The Pac-12 has never felt more even. With facilities now upgraded and new coaches settling into their systems, it's starting to feel like a conference where anyone can beat anyone else.

  • Rich Rodriguez is in Year 3 in Arizona. He's now beaten the Ducks two years in a row, and twice he's done it with both sides of the football stepping up. Jeff Casteel gives Arizona that added edge that Rich-Rod really lacked at Michigan, and it showed up tonight in their win over Oregon.
  • Todd Graham is also in Year 3 in Arizona State. Although the Sun Devils are looking like they might take a step back this year, the Sun Devils seem pretty confident in piling up yardage and hopefully points along with it.
  • Mike Leach is in Year 3 in Washington State. The Cougars defense has actually shown they can stop opponents, and the Air Raid is still a bit schizophrenic. But Leach is making the most of the Wulff recruiting drain before Leach's recruits can step in and take control. Washington State is at least providing a bit of balance to both sides and looks like they're stabilizing the ship.
  • Jim Mora is in Year 3 in UCLA. The Bruins aren't always pretty and they're hardly your idea of a Pac-12 juggernaut, but they have won nine to ten games in his first two seasons and seem well on pace to do it again in his third. They are a formidable unit.
  • Sonny Dykes is in Year 2 in Cal. The Bears still don't have much of a defensive presence, but they at least resemble a football team again. And they can score, boy can they score. The Bears have one of the best scoring offenses in America, and have made positive strides from last year's debacle.
  • Mike MacIntyre is in Year 2 in Colorado. The Buffs are far from being a complete football team, but they are also showing fight much like Cal, and will not be an easy for any win for any team not watching carefully.
  • Chris Petersen is in Year 1 in Washington. It's too early to tell, but once Petersen is settled in in Seattle, he figures to be about as game as any of the coaches out there.
  • Steve Sarkisian is in Year 1 in USC. The Trojans are definitely out of the Lane Kiffin derptitude, although it's unclear where that trajectory lies. Will he be good enough to restore the prestige of Heritage Hall?
  • David Shaw is in Year 3 at Stanford. He has certainly proven to be a good game manager, a good recruiter, and found the right assistants to team up with. But his playcalling undermines all of that, leaving the Cardinal surprisingly vulnerable.
  • Mark Helfrich is in Year 2 in Oregon. And it's starting to look as if he's going to have a lot of work living up to Chip Kelly's legacy. He will also have to deal with the departure of Nick Aliotti, as the Oregon defense has taken numerous steps back.
  • Kyle Whittingham has been at Utah a long time. And his M.O. remains the same--he'll offer up tough, physical teams that can land a few upsets.  Ditto Mike Riley at Oregon State.

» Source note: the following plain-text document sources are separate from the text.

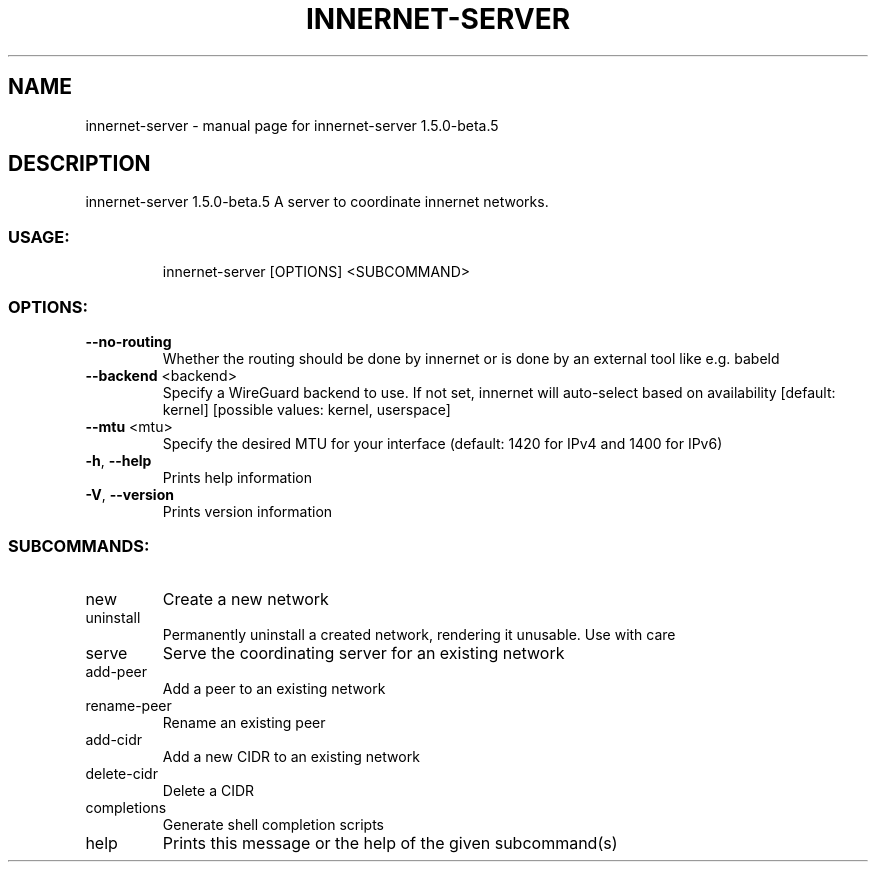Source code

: .\" DO NOT MODIFY THIS FILE!  It was generated by help2man 1.48.5.
.TH INNERNET-SERVER "8" "September 2021" "innernet-server 1.5.0-beta.5" "System Administration Utilities"
.SH NAME
innernet-server \- manual page for innernet-server 1.5.0-beta.5
.SH DESCRIPTION
innernet\-server 1.5.0\-beta.5
A server to coordinate innernet networks.
.SS "USAGE:"
.IP
innernet\-server [OPTIONS] <SUBCOMMAND>
.SS "OPTIONS:"
.TP
\fB\-\-no\-routing\fR
Whether the routing should be done by innernet or is done by an external tool like e.g.
babeld
.TP
\fB\-\-backend\fR <backend>
Specify a WireGuard backend to use. If not set, innernet will auto\-select based on
availability [default: kernel]  [possible values: kernel, userspace]
.TP
\fB\-\-mtu\fR <mtu>
Specify the desired MTU for your interface (default: 1420 for IPv4 and 1400 for IPv6)
.TP
\fB\-h\fR, \fB\-\-help\fR
Prints help information
.TP
\fB\-V\fR, \fB\-\-version\fR
Prints version information
.SS "SUBCOMMANDS:"
.TP
new
Create a new network
.TP
uninstall
Permanently uninstall a created network, rendering it unusable. Use with care
.TP
serve
Serve the coordinating server for an existing network
.TP
add\-peer
Add a peer to an existing network
.TP
rename\-peer
Rename an existing peer
.TP
add\-cidr
Add a new CIDR to an existing network
.TP
delete\-cidr
Delete a CIDR
.TP
completions
Generate shell completion scripts
.TP
help
Prints this message or the help of the given subcommand(s)
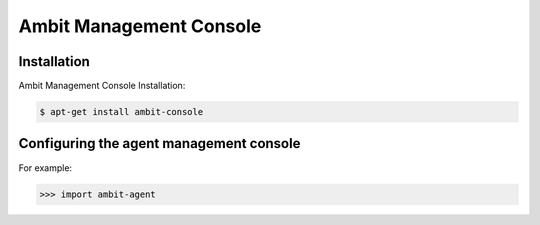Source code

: Ambit Management Console
========================

.. _amc:

Installation
------------

Ambit Management Console Installation:

.. code-block:: console

   $ apt-get install ambit-console

Configuring the agent management console
----------------

For example:

>>> import ambit-agent

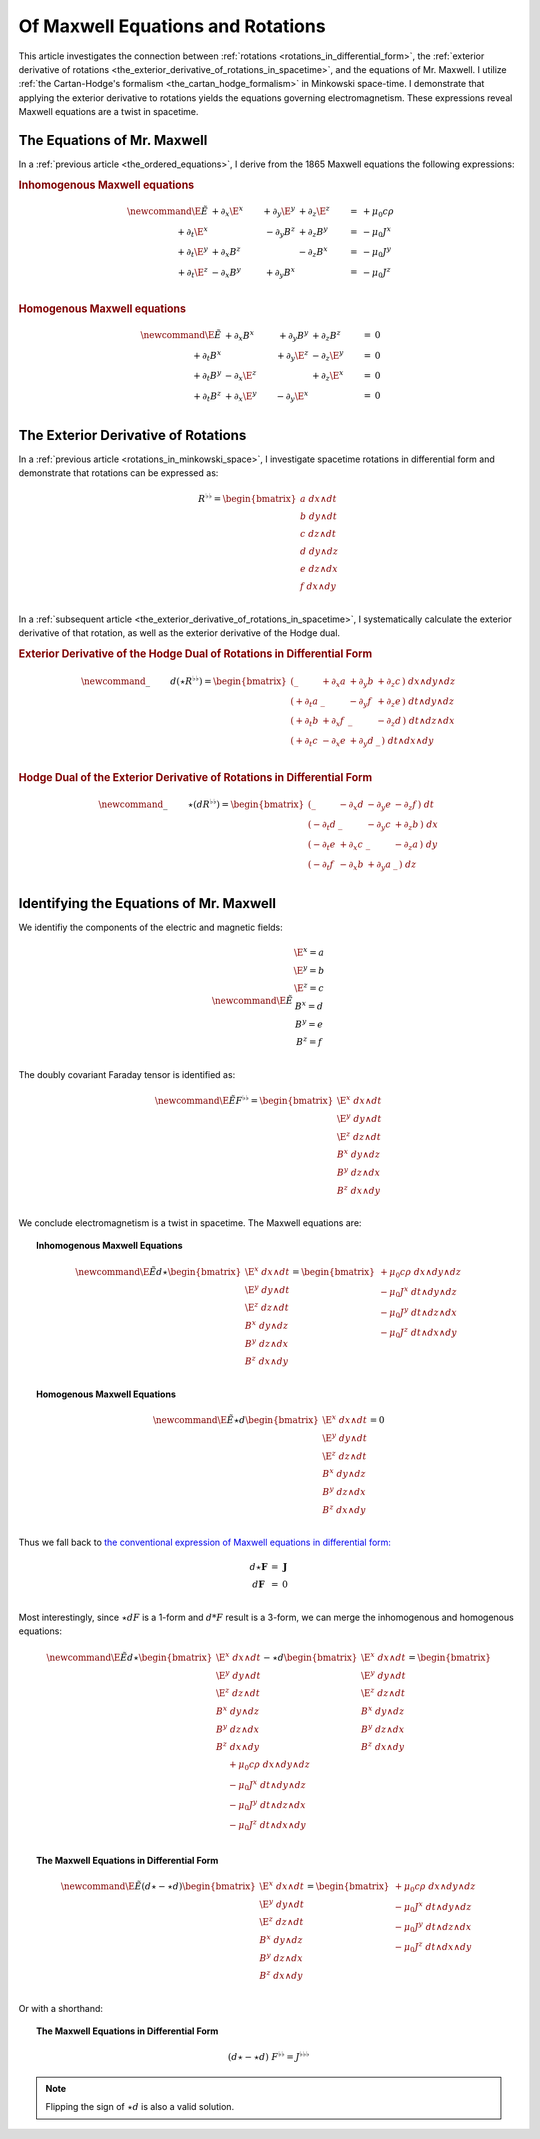 .. Theoretical Universe (c) by Stéphane Haussler

.. Theoretical Universe is licensed under a Creative Commons Attribution 4.0
.. International License. You should have received a copy of the license along
.. with this work. If not, see <https://creativecommons.org/licenses/by/4.0/>.

.. _of_maxwell_equations_and_rotations:

Of Maxwell Equations and Rotations
==================================

.. rst-class:: custom-author

   by Stéphane Haussler

This article investigates the connection between :ref:`rotations
<rotations_in_differential_form>`, the :ref:`exterior derivative of rotations
<the_exterior_derivative_of_rotations_in_spacetime>`, and the equations of Mr.
Maxwell. I utilize :ref:`the Cartan-Hodge's formalism
<the_cartan_hodge_formalism>` in Minkowski space-time. I demonstrate that
applying the exterior derivative to rotations yields the equations governing
electromagnetism. These expressions reveal Maxwell equations are a twist in
spacetime.

The Equations of Mr. Maxwell
----------------------------

.. {{{

In a :ref:`previous article <the_ordered_equations>`, I derive from the 1865
Maxwell equations the following expressions:

.. rubric:: Inhomogenous Maxwell equations

.. math:: \newcommand{\E}{\tilde{E}}
              & + ∂_x \E^x & + ∂_y \E^y & + ∂_z \E^z & = & + μ_0 c ρ \\
   + ∂_t \E^x &            & - ∂_y  B^z & + ∂_z  B^y & = & - μ_0 J^x \\
   + ∂_t \E^y & + ∂_x  B^z &            & - ∂_z  B^x & = & - μ_0 J^y \\
   + ∂_t \E^z & - ∂_x  B^y & + ∂_y  B^x &            & = & - μ_0 J^z \\

.. rubric:: Homogenous Maxwell equations

.. math:: \newcommand{\E}{\tilde{E}}
              & + ∂_x  B^x & + ∂_y  B^y & + ∂_z  B^z & = & 0 \\
   + ∂_t  B^x &            & + ∂_y \E^z & - ∂_z \E^y & = & 0 \\
   + ∂_t  B^y & - ∂_x \E^z &            & + ∂_z \E^x & = & 0 \\
   + ∂_t  B^z & + ∂_x \E^y & - ∂_y \E^x &            & = & 0 \\

.. }}}

The Exterior Derivative of Rotations
------------------------------------

.. {{{

In a :ref:`previous article <rotations_in_minkowski_space>`, I investigate
spacetime rotations in differential form and demonstrate that rotations can be
expressed as:

.. math::
   R^{♭♭} = \begin{bmatrix}
     a \; dx ∧ dt \\
     b \; dy ∧ dt \\
     c \; dz ∧ dt \\
     d \; dy ∧ dz \\
     e \; dz ∧ dx \\
     f \; dx ∧ dy \\
   \end{bmatrix}

In a :ref:`subsequent article
<the_exterior_derivative_of_rotations_in_spacetime>`, I systematically calculate
the exterior derivative of that rotation, as well as the exterior derivative of
the Hodge dual.

.. rubric:: Exterior Derivative of the Hodge Dual of Rotations in Differential
   Form

.. math:: \newcommand{\_}{\phantom{∂_m m}}
   d( ⋆ R^{♭♭} ) = \begin{bmatrix}
       ( \_      &+ ∂_x a & + ∂_y b & + ∂_z c \, ) \; dx ∧ dy ∧ dz \\
       ( + ∂_t a &\_      & - ∂_y f & + ∂_z e \, ) \; dt ∧ dy ∧ dz \\
       ( + ∂_t b &+ ∂_x f & \_      & - ∂_z d \, ) \; dt ∧ dz ∧ dx \\
       ( + ∂_t c &- ∂_x e & + ∂_y d & \_      \, ) \; dt ∧ dx ∧ dy \\
   \end{bmatrix}

.. rubric:: Hodge Dual of the Exterior Derivative of Rotations in Differential
   Form

.. math:: \newcommand{\_}{\phantom{∂_m m}}
   ⋆ (dR^{♭♭}) = \begin{bmatrix}
       ( \_      & - ∂_x d & - ∂_y e & - ∂_z f \, ) \; dt \\
       ( - ∂_t d & \_      & - ∂_y c & + ∂_z b \, ) \; dx \\
       ( - ∂_t e & + ∂_x c & \_      & - ∂_z a \, ) \; dy \\
       ( - ∂_t f & - ∂_x b & + ∂_y a & \_      \, ) \; dz \\
   \end{bmatrix}

.. }}}

Identifying the Equations of Mr. Maxwell
----------------------------------------

.. {{{

We identifiy the components of the electric and magnetic fields:

.. math:: \newcommand{\E}{\tilde{E}}
   \begin{matrix}
       \E^x = a \\
       \E^y = b \\
       \E^z = c \\
        B^x = d \\
        B^y = e \\
        B^z = f \\
   \end{matrix}

The doubly covariant Faraday tensor is identified as:

.. math:: \newcommand{\E}{\tilde{E}}
   F^{♭♭} = \begin{bmatrix}
       \E^x \; dx ∧ dt \\
       \E^y \; dy ∧ dt \\
       \E^z \; dz ∧ dt \\
        B^x \; dy ∧ dz \\
        B^y \; dz ∧ dx \\
        B^z \; dx ∧ dy \\
   \end{bmatrix}

We conclude electromagnetism is a twist in spacetime. The Maxwell equations are:

.. topic:: Inhomogenous Maxwell Equations

   .. math:: \newcommand{\E}{\tilde{E}}
      d ⋆ \begin{bmatrix}
          \E^x \; dx ∧ dt \\ \E^y \; dy ∧ dt \\ \E^z \; dz ∧ dt \\
           B^x \; dy ∧ dz \\  B^y \; dz ∧ dx \\  B^z \; dx ∧ dy \\
      \end{bmatrix}
      = \begin{bmatrix}
          + μ_0 c ρ \; dx ∧ dy ∧ dz\\
          - μ_0 J^x \; dt ∧ dy ∧ dz\\
          - μ_0 J^y \; dt ∧ dz ∧ dx\\
          - μ_0 J^z \; dt ∧ dx ∧ dy\\
      \end{bmatrix}

.. topic:: Homogenous Maxwell Equations

   .. math:: \newcommand{\E}{\tilde{E}}
      ⋆ d \begin{bmatrix}
          \E^x \; dx ∧ dt \\ \E^y \; dy ∧ dt \\ \E^z \; dz ∧ dt \\
           B^x \; dy ∧ dz \\  B^y \; dz ∧ dx \\  B^z \; dx ∧ dy \\
      \end{bmatrix}
      = 0

Thus we fall back to `the conventional expression of Maxwell equations in
differential form:
<https://en.m.wikipedia.org/wiki/Mathematical_descriptions_of_the_electromagnetic_field#Differential_forms_approach>`_

.. math::
   \begin{matrix}
       d⋆ \mathbf{F} &=& \mathbf{J} \\
       d \mathbf{F}  &=& 0          \\
   \end{matrix}

Most interestingly, since :math:`⋆dF` is a 1-form and :math:`d*F` result is a
3-form, we can merge the inhomogenous and homogenous equations:

.. math:: \newcommand{\E}{\tilde{E}}
   d ⋆ \begin{bmatrix}
       \E^x \; dx ∧ dt \\ \E^y \; dy ∧ dt \\ \E^z \; dz ∧ dt \\
        B^x \; dy ∧ dz \\  B^y \; dz ∧ dx \\  B^z \; dx ∧ dy \\
   \end{bmatrix}
   - ⋆ d \begin{bmatrix}
       \E^x \; dx ∧ dt \\ \E^y \; dy ∧ dt \\ \E^z \; dz ∧ dt \\
        B^x \; dy ∧ dz \\  B^y \; dz ∧ dx \\  B^z \; dx ∧ dy \\
  \end{bmatrix}
   = \begin{bmatrix}
       + μ_0 c ρ \; dx ∧ dy ∧ dz\\
       - μ_0 J^x \; dt ∧ dy ∧ dz\\
       - μ_0 J^y \; dt ∧ dz ∧ dx\\
       - μ_0 J^z \; dt ∧ dx ∧ dy\\
   \end{bmatrix}

.. topic:: The Maxwell Equations in Differential Form

   .. math:: \newcommand{\E}{\tilde{E}}
      (d ⋆ - ⋆ d ) \begin{bmatrix}
          \E^x \; dx ∧ dt \\ \E^y \; dy ∧ dt \\ \E^z \; dz ∧ dt \\
           B^x \; dy ∧ dz \\  B^y \; dz ∧ dx \\  B^z \; dx ∧ dy \\
      \end{bmatrix}
      = \begin{bmatrix}
          + μ_0 c ρ \; dx ∧ dy ∧ dz\\
          - μ_0 J^x \; dt ∧ dy ∧ dz\\
          - μ_0 J^y \; dt ∧ dz ∧ dx\\
          - μ_0 J^z \; dt ∧ dx ∧ dy\\
      \end{bmatrix}

Or with a shorthand:

.. topic:: The Maxwell Equations in Differential Form

   .. math:: (d ⋆ - ⋆ d) \; F^{♭♭} = J^{♭♭♭}

.. note::

   Flipping the sign of :math:`⋆ d` is also a valid solution.

.. }}}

So much is on the table with these coaches. They have their good qualities and their bad. But there is no Pete Carroll or Jim Harbaugh or Chip Kelly towering over their peers. Everyone has their flaws and so much is unknown. It might not lead to the immediately elite football that the SEC enjoys, but it does make the conference more compelling, and that'll bear dividends over the upcoming seasons.

For now, this 2014 season looks to be as unpredictable as 2007, and no one knows who the last team standing will be. There's a lot at stake, and no dominant team seems to be in play as in previous seasons. Anyone can be killed.